• WORK TO BE COMPLETED: In the records below, find each line containing the word "training" and copy it.

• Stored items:
____

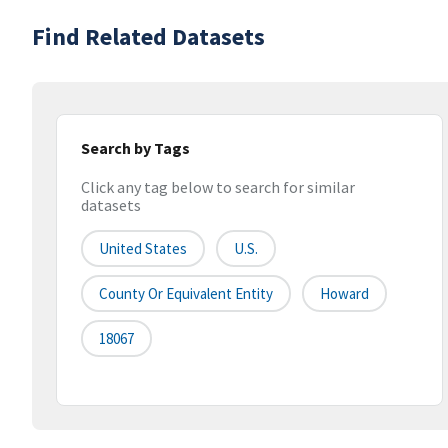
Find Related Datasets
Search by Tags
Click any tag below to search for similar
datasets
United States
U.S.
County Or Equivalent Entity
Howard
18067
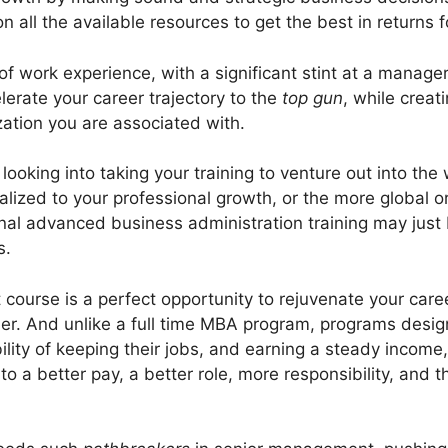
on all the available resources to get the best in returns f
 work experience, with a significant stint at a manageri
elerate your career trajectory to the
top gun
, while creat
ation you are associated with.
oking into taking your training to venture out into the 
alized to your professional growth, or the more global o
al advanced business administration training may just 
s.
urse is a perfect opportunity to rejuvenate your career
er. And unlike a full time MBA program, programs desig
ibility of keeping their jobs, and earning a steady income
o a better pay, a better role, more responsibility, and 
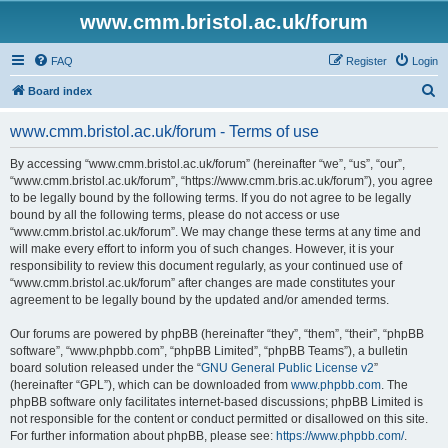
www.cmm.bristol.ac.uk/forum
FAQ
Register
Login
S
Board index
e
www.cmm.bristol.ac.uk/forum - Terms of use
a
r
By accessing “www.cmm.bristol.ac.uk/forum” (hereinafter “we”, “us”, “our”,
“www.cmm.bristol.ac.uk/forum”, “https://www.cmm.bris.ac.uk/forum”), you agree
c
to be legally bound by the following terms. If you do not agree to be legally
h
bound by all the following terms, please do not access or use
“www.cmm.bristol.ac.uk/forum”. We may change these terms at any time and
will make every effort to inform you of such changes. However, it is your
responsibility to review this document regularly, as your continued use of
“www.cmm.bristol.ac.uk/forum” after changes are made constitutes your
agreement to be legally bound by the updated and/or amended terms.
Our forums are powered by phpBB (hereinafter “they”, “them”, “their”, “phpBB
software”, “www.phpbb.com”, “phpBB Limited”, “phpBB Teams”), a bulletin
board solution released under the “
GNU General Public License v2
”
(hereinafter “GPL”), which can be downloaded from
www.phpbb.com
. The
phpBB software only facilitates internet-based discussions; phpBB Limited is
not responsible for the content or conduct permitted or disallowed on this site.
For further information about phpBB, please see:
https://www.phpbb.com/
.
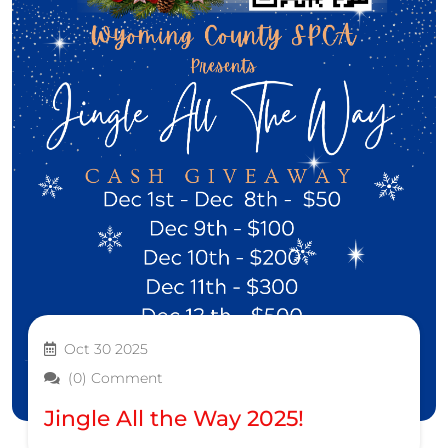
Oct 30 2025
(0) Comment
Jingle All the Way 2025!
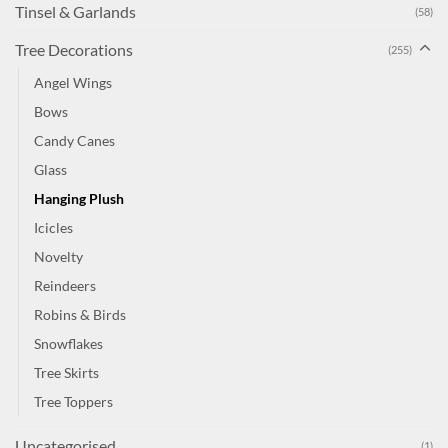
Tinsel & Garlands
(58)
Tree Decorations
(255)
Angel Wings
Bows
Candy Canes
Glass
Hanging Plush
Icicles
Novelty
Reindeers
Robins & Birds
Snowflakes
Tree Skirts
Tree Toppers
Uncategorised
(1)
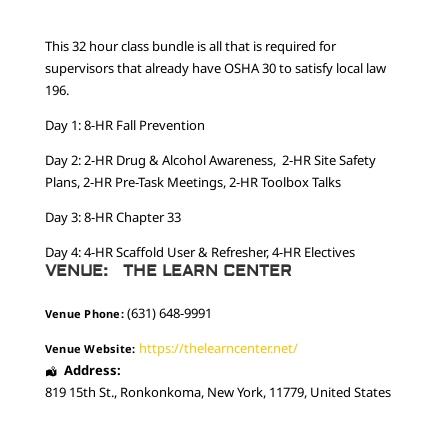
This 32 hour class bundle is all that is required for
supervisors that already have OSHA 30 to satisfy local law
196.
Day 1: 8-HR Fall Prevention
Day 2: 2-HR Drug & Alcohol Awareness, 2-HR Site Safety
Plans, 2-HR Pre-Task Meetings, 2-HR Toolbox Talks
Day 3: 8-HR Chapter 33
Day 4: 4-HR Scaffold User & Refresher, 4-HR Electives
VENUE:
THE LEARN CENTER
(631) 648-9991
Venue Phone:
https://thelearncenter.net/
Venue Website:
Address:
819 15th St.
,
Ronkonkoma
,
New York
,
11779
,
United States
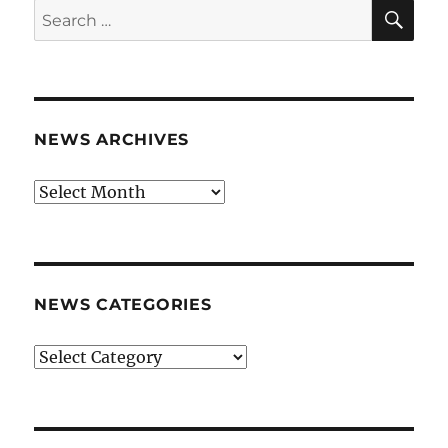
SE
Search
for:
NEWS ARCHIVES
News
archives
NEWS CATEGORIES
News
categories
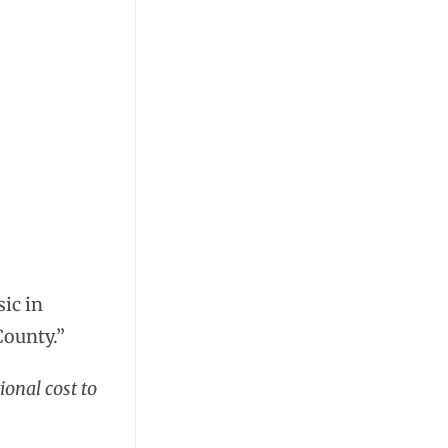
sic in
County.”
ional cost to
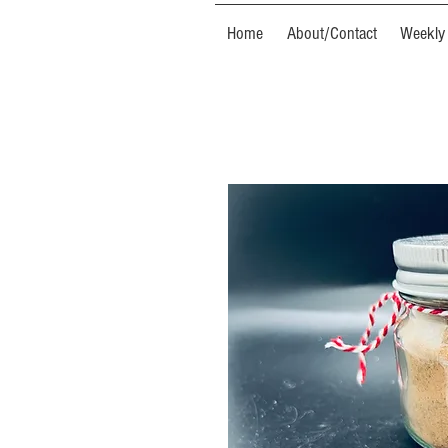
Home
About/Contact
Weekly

____

• EXPECTED ANSWER:
oking into taking your training to venture out into the 
al advanced business administration training may just 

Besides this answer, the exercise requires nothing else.